La suprema Corte, sul punto, ha più volte ribadito che “gli effetti della causa di non punibilità si producono soltanto al momento dell’integrale pagamento del debito e degli accessori, non essendo dunque sufficiente la sottoscrizione di un accordo con l’Ufficio (…) o comunque una istanza volta a dichiarare la propria volontà ad aderire ad una specifica definizione agevolata cui consegua un pagamento dilazionato, posto, peraltro, che l’interessato, una volta ammesso alla rateazione, ben potrebbe restare inadempiente” (cfr Cassazione, pronunce nn. 5640/2012, 51038/2018 e 10730/2023).
In conclusione, il contribuente soggetto ad accertamento fiscale avente rilevanza penale, che intenda avvalersi degli istituti definitori introdotti dal legislatore dell’ultimo Bilancio, potrà ottenere benefici anche in ambito penale.
In generale, dovrà presentare, entro il 30 settembre 2023, apposita domanda di definizione, utilizzando il modello ad hoc, quello approvato con un provvedimento del direttore dell’Agenzia dello scorso 1° febbraio; eseguire il pagamento integrale delle somme dovute prima dell’apertura del dibattimento di primo grado e invocare l’applicazione della circostanza attenuante (ex articolo 13-bis, Dlgs n. 74/2000).
Così procedendo potrà, altresì, beneficiare dell’istituto dell’applicazione della pena su richiesta (articolo 444 cpp) e della non applicazione delle sanzioni accessorie stabilite dall’articolo 12 dello stesso Dlgs n. 74/2000.

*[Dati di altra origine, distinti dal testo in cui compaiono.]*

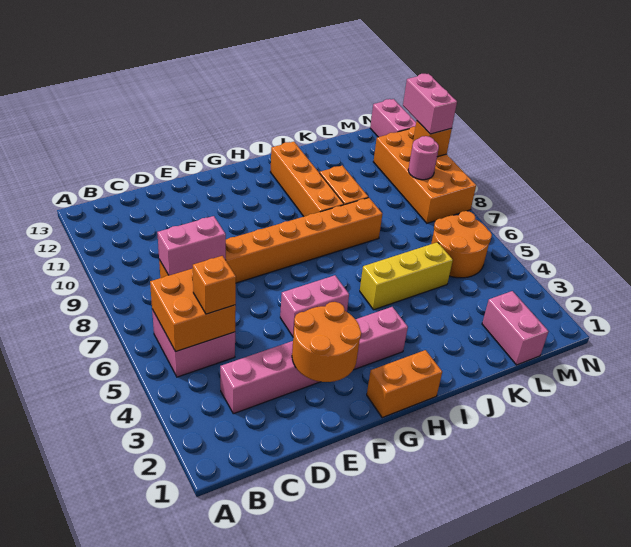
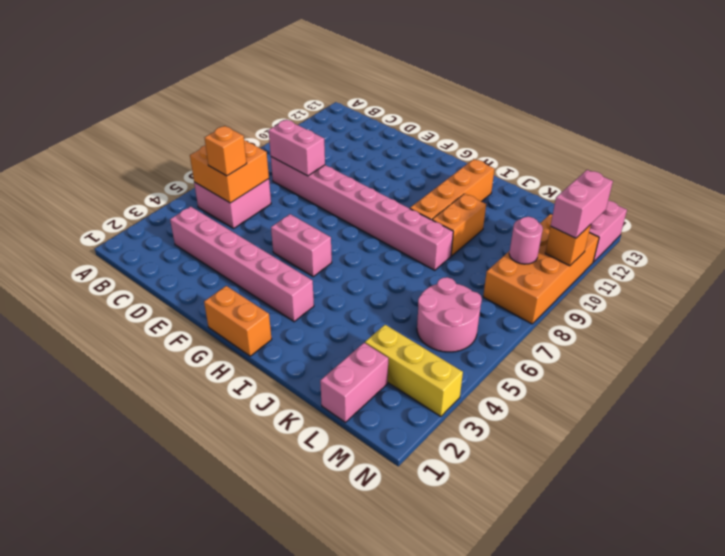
orange brick C8:J8 level 1 -> pink brick C8:J8 level 1
orange round brick E2:F3 level 2 -> none
yellow brick I5:K5 level 1 -> yellow brick L3:N3 level 1
orange round brick L5:M6 level 1 -> pink round brick L5:M6 level 1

Nello specifico caso in cui la contestazione (tributaria e penale) riguardi l’omesso versamento di ritenute, il mancato versamento di Iva (la soglia di rilevanza penale è data dall’Iva evasa superiore a 250mila euro) o l’indebita compensazione a mezzo crediti non spettanti (la rilevanza penale scatta solo quando l’indebita compensazione superi la somma di 50mila euro annui), aderendo alla definizione, sarà possibile avvalersi dello “scudo penale” di cui all’articolo 23 del Dl n. 34/2023, chiedendo, in sede penale, l’applicazione della nuova causa di non punibilità. In questo caso, inoltre, il contribuente, fino a quando non sia stata pronunciata la sentenza di appello, potrà altresì rateizzare fino a 20 rate trimestrali il debito derivante dalla “tregua fiscale”, posto che il processo penale risulta sospeso sino all’effettivo e integrale pagamento del debito tributario.